AI on Draught: Engineering Experience with Conversational AI

LOcation

London AI Hub

Google Maps

Welcome to 'AI on Draught: Engineering experience with conversational AI'

How do you make your chatbot genuinely helpful, your coding agent concise, your character agent feel like your favourite movie star? What makes Claude feel like Claude and ChatGPT feel like ChatGPT? Two models a point apart on MMLU can feel completely different over twenty turns: one sycophants, one over-refuses, one has the right tone but quietly makes up citations. Users pick up on this within a handful of messages and form strong preferences that benchmarks would never predict.

The interesting question is how you engineer for that experience. A model's character (its register, its hedging, the way it pushes back, the way it recovers when wrong) is the output of hard technical decisions: data curating, post-training, system prompts, scaffolding tool use. The techniques are out there, just rarely written down, and even more rarely compared between teams working on similar problems.

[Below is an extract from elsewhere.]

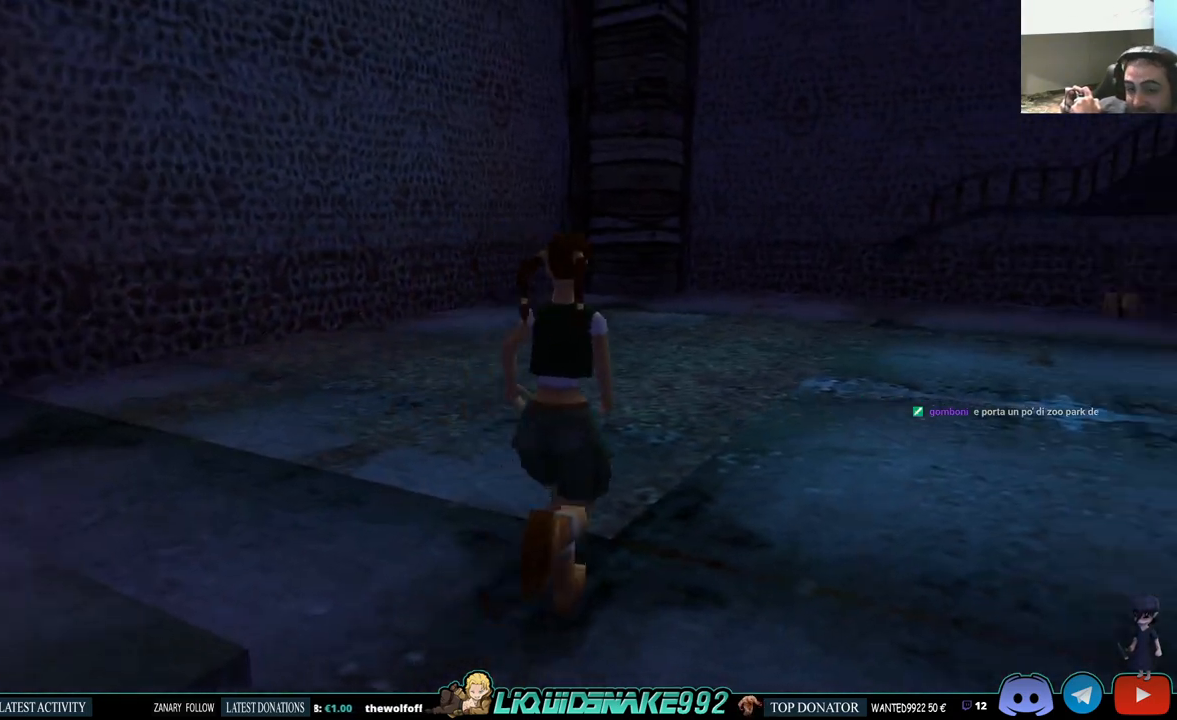
{"buttons": ["SQUARE", "DPAD_UP"], "left_stick": "center", "right_stick": "center", "events": []}
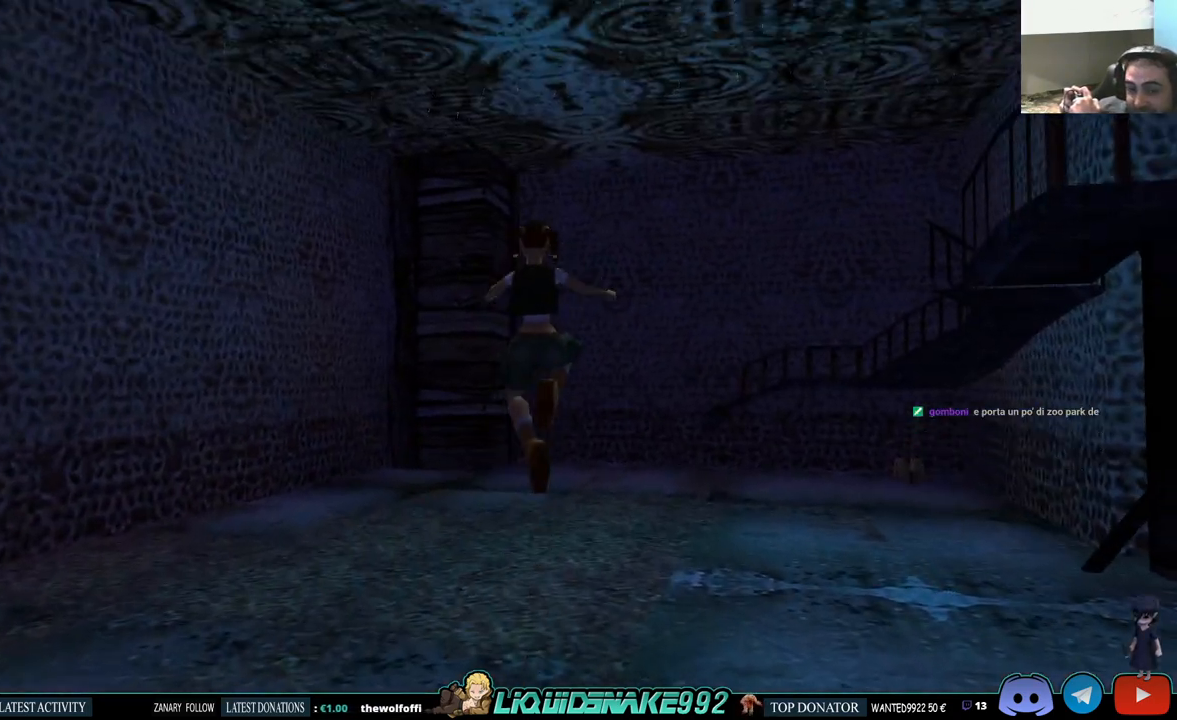
{"buttons": ["DPAD_UP", "DPAD_RIGHT"], "left_stick": "center", "right_stick": "center", "events": [[117, "SQUARE", "up"], [233, "DPAD_RIGHT", "down"]]}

Why this topic and why now

The people taking these questions seriously are scattered across engineering, product, behavioural science, and alignment research, often without realising the others exist. This evening is about putting them in the same room.

Topics on the table

Evals for open-ended conversation: LLM-as-judge pipelines and where they quietly mislead you: position bias, length bias, self-preference. Behavioural regression testing across checkpoints. Eval sets that go stale faster than you expect.
System prompts and inference-time control: Prompt architectures that survive long contexts. Persona stability across tool calls and sub-agent handoffs. When prompt-level changes stop being enough, and what you reach for next.
Context and memory. What long-context degradation looks like in practice. Retrieval vs in-context vs fine-tuned knowledge. Summarisation for multi-session agents. When to compress, when to forget.
Cross-model behavioural differences: What's actually observable between Claude, GPT, Gemini, Llama, and open-weight fine-tunes.
Interpretability in the product loop: Where SAEs, probes, and attribution methods are earning their keep in eval and debugging workflows, and where they're still a research project waiting for a product.

You'll leave with

A clearer picture of what other practitioners are actually running in production - not just what's been written up. A handful of new collaborators picked for direct overlap with your work. And probably a few opinions worth revisiting.

Who should attend

Applied AI and product engineers. People shipping conversational agents into the wild - chat, copilots, voice, multi-turn agentic workflows. Wrestling with prompt regressions, tool-call reliability, and eval coverage.
ML engineers. Post-training, RLHF/DPO pipelines, reward modelling, synthetic data, eval infrastructure, fine-tuning for behavioural properties.
Researchers. Model behaviour, alignment, interpretability, and the tooling that makes any of this measurable.